If we consider the exponential
\begin{align*}
e^{ t A} {\mathbf v} & = e^{\lambda_1 t} e^{t (A - \lambda_1 I)} {\mathbf v}\\
& = e^{\lambda_1 t} \left( {\mathbf v} + t (A - \lambda_1 I ){\mathbf v} + \frac{t^2}{2!} (A - \lambda_1 I )^2 {\mathbf v} + \frac{t^2}{3!} (A - \lambda_1 I )^3 {\mathbf v} + \cdots \right)
\end{align*}
where \(\mathbf v, \mathbf v_1\) and \(\mathbf v_2\) are linearly independent, our goal is to choose \({\mathbf v}\) for which the series truncates. That is, we must look for vectors \({\mathbf v}\) such that \((A - \lambda_1 I)^k {\mathbf v} = (A - I)^k{\mathbf v} = {\mathbf 0}\text{.}\) If \(k = 1\text{,}\) then \((A - \lambda_1 I) {\mathbf v} = (A - I){\mathbf v} = {\mathbf 0}\text{,}\) which means that \({\mathbf v}\) is an eigenvector. Thus, \({\mathbf v}\) must be a multiple of \(\mathbf v_1 = (2, 6, -3)\) in this case.
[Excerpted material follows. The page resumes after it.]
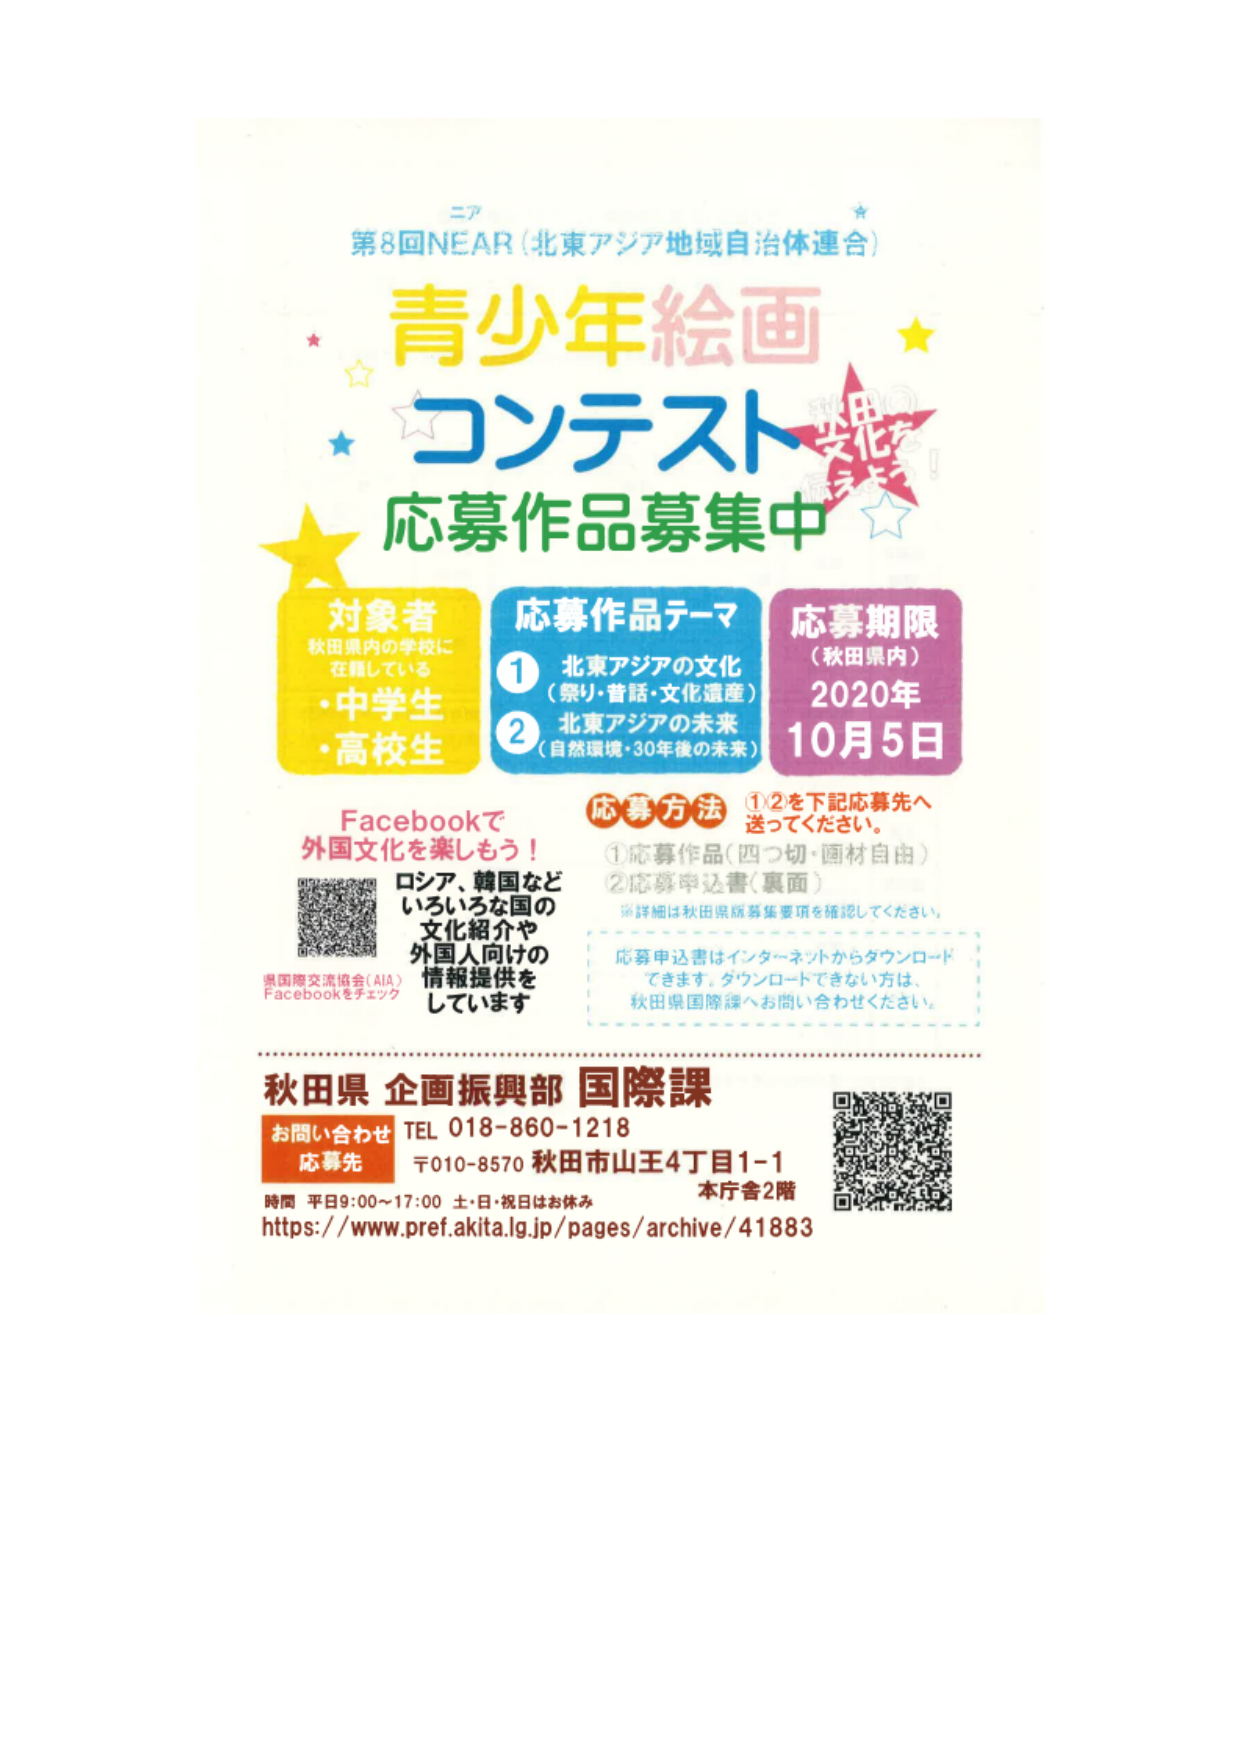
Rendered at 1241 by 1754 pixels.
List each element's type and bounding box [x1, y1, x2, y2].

picture [195, 118, 1045, 1314]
Since we already know that the eigenspace associated with this eigenvector has dimension one and is generated by \(\mathbf v_1\text{,}\) we must consider higher powers.
Since
\begin{equation*}
(A - \lambda I) = (A - I) =
\begin{pmatrix}
6 \amp -1 \amp 2 \\
18 \amp -3 \amp 6 \\
-9 \amp 2 \amp -2
\end{pmatrix},
\end{equation*}
we have
\begin{equation*}
(A - \lambda I)^2 = (A - I)^2 =
\begin{pmatrix}
0 & 1 & 2 \\
0 & 3 & 6 \\
0 & -1 & -2
\end{pmatrix}.
\end{equation*}
The nullspace of this matrix has dimension two. Certainly, \(\mathbf v_1 = (2, 6, -3)\) is in the nullspace of \((A - I)^2\text{,}\) since it is the nullspace of \(A - I\text{.}\) We wish to find a vector that is not a multiple of the vector \(\mathbf v_1\) that is also in the nullspace of \((A - I)^2\text{.}\) The vector \(\mathbf v = (0, 2, -1)\) will do. Now our series truncates,
\begin{align*}
{\mathbf x}_3(t) & = e^{ t A} {\mathbf v}\\
& = e^{\lambda_1 t} e^{t (A - \lambda_1 I)} {\mathbf v}\\
& = e^{\lambda_1 t} \left( {\mathbf v} + t (A - \lambda_1 I ){\mathbf v} \right)\\
& = e^{\lambda_1 t} \left[ \begin{pmatrix} 0 \\ 2 \\ -1 \end{pmatrix} + t (A - I )\begin{pmatrix} 0 \\ 2 \\ -1 \end{pmatrix} \right]\\
& = e^{t} \begin{pmatrix} -4t \\ 2 - 12t \\ -1 + 6 t \end{pmatrix}
\end{align*}
We now have a general solution for our system,
\begin{equation*}
{\mathbf x}(t)
=
c_1
e^{t} \begin{pmatrix} 2 \\ 6 \\ -3 \end{pmatrix}
+
c_2
e^{2t} \begin{pmatrix} 1 \\ 3 \\ -1 \end{pmatrix}
+
c_3
e^{t} \begin{pmatrix} -4t \\ 2 - 12t \\ -1 + 6 t \end{pmatrix}.
\end{equation*}